Go through the material and pull out every line with the string "Jonah" in it.
*** Data for review Section Begins ***
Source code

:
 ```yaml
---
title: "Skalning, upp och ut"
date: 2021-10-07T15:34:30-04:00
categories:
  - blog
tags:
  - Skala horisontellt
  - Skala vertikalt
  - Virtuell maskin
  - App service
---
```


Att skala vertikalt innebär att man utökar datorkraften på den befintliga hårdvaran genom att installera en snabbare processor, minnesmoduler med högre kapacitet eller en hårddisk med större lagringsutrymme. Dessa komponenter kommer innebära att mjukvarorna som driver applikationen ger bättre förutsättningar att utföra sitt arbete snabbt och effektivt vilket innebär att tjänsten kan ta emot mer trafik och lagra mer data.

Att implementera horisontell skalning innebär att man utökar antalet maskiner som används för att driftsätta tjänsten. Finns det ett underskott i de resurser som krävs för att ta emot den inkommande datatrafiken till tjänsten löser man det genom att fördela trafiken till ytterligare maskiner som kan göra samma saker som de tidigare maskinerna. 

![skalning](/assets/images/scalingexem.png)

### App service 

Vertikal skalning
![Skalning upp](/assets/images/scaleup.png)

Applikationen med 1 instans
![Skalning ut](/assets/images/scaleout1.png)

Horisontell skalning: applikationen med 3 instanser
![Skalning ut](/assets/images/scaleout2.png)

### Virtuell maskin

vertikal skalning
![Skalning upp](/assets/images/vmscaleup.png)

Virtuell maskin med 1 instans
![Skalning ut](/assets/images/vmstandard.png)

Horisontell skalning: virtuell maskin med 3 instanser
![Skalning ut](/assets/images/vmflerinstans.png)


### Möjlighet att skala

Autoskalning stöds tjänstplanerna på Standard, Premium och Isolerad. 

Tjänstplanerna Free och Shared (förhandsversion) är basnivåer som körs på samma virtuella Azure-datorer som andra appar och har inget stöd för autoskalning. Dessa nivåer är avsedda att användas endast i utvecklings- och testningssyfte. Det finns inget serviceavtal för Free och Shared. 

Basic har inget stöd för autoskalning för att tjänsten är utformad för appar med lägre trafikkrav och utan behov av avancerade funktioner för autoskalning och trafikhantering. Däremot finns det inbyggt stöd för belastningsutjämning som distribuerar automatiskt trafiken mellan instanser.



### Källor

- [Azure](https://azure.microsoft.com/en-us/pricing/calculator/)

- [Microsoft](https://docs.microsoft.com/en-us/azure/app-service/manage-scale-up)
*** Data for review Section Ends ***
*** Data for review Section Begins ***
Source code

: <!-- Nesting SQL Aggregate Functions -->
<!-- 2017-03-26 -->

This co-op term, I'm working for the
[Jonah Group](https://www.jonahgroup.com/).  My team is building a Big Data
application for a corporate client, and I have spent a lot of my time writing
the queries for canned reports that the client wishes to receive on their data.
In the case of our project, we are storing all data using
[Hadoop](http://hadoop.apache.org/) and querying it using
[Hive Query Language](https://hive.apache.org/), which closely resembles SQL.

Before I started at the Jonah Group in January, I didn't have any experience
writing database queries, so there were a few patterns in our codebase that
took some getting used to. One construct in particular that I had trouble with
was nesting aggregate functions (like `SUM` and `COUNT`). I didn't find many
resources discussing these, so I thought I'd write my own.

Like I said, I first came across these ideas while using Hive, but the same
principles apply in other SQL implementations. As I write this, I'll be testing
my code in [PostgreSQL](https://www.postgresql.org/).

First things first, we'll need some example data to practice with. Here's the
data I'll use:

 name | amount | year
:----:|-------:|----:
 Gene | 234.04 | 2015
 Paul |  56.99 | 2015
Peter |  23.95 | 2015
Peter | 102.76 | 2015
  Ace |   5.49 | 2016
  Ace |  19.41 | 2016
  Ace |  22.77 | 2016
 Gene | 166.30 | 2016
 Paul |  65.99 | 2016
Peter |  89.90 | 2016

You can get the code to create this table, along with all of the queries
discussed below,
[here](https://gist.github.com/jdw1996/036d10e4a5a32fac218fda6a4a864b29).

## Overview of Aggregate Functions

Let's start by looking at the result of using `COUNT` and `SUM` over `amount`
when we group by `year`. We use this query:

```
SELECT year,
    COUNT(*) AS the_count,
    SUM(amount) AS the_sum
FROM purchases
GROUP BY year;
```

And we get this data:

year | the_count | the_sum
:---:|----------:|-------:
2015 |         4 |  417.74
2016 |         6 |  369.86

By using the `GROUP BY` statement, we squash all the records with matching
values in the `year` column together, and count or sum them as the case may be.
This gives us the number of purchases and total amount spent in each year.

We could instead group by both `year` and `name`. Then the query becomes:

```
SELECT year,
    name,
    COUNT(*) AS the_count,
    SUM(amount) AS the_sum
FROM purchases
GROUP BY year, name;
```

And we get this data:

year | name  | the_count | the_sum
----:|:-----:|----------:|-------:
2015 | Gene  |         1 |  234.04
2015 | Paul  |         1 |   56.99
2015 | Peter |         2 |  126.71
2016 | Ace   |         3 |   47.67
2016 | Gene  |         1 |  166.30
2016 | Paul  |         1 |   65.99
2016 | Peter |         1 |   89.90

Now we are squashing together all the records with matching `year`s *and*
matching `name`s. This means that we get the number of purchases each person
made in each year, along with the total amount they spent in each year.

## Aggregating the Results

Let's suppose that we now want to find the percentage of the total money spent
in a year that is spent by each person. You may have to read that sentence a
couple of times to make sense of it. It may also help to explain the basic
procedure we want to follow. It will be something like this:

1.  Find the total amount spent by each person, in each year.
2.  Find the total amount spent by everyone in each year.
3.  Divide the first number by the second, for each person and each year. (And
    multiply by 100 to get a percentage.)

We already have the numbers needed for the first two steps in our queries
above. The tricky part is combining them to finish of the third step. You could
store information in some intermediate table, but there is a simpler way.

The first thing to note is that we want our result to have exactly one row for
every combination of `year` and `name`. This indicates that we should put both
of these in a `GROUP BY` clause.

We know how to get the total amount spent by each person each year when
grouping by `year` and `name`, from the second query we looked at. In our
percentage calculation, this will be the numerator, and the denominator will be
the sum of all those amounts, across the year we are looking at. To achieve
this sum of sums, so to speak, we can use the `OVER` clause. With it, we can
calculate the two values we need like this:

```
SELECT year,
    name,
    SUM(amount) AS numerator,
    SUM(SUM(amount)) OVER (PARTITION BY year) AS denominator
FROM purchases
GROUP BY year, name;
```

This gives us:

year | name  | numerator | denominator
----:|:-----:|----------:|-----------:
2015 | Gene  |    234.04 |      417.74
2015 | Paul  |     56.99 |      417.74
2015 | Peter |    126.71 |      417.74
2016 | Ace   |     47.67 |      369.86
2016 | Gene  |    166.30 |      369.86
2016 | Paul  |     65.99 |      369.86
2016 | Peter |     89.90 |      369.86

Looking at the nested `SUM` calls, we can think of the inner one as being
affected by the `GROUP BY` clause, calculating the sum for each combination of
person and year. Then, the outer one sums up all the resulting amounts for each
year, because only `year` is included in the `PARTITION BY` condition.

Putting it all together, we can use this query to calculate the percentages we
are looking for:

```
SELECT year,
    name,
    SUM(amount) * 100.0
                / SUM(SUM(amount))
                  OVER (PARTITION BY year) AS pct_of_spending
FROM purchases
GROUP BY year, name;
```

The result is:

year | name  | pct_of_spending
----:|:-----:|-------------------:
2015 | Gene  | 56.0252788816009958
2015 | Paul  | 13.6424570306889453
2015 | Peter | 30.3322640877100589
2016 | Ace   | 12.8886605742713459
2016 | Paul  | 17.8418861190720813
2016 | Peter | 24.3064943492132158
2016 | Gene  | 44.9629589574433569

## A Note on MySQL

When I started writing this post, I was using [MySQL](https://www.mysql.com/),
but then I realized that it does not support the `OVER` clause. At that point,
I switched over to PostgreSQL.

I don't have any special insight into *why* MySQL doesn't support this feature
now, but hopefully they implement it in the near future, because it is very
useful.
*** Data for review Section Ends ***
Answer below:
[Jonah Group](https://www.jonahgroup.com/).  My team is building a Big Data
Before I started at the Jonah Group in January, I didn't have any experience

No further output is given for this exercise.